=== EXERCISE PROMPT ===
Output everything from the start of the records down to the line containing "AmazonEC2ContainerRegistryPullOnly", inclusive, reproducing each line verbatim.

(DATA Opens)

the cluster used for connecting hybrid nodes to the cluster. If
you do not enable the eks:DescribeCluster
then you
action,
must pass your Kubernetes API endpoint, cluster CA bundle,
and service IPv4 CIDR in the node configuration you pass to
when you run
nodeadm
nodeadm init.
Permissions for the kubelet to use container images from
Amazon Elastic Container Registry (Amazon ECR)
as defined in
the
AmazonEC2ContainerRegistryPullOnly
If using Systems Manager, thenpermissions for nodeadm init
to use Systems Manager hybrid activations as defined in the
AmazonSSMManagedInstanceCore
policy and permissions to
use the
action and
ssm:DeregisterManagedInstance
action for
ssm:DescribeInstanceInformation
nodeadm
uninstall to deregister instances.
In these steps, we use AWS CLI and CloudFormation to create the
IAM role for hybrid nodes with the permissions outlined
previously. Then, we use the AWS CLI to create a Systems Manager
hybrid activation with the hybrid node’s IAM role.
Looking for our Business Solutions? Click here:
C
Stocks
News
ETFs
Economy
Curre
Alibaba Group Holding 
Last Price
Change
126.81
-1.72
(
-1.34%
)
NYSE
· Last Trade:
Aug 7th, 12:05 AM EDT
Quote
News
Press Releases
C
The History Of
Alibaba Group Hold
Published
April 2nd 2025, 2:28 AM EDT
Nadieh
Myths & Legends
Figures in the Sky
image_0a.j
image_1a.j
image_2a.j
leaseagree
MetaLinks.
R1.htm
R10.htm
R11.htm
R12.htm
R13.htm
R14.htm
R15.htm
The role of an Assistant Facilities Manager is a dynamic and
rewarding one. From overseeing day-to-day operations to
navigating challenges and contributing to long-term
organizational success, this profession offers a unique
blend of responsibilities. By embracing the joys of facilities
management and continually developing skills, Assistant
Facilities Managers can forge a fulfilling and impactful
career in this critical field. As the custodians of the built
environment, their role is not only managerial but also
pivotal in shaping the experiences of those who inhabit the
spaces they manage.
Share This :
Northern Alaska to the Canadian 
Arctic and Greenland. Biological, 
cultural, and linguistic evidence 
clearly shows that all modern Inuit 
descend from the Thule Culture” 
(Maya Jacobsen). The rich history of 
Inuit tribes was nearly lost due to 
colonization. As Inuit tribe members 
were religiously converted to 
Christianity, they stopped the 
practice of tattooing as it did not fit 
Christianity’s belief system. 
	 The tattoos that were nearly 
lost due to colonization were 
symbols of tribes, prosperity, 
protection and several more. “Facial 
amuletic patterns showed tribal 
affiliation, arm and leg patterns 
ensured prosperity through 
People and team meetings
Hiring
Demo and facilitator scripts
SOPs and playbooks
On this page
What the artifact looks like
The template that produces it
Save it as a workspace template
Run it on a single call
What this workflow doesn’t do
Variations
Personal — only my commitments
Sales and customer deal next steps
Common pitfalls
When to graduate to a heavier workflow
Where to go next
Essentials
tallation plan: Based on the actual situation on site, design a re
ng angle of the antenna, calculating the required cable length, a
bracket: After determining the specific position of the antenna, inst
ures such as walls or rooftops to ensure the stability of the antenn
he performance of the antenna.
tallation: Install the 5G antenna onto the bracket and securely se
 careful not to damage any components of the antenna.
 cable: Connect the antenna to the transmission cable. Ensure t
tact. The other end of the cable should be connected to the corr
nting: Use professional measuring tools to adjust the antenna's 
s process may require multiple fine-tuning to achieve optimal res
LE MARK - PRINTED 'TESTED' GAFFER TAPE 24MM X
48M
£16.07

(DATA Closes)

=== RESPONSE TO THE EXERCISE ===
the cluster used for connecting hybrid nodes to the cluster. If
you do not enable the eks:DescribeCluster
then you
action,
must pass your Kubernetes API endpoint, cluster CA bundle,
and service IPv4 CIDR in the node configuration you pass to
when you run
nodeadm
nodeadm init.
Permissions for the kubelet to use container images from
Amazon Elastic Container Registry (Amazon ECR)
as defined in
the
AmazonEC2ContainerRegistryPullOnly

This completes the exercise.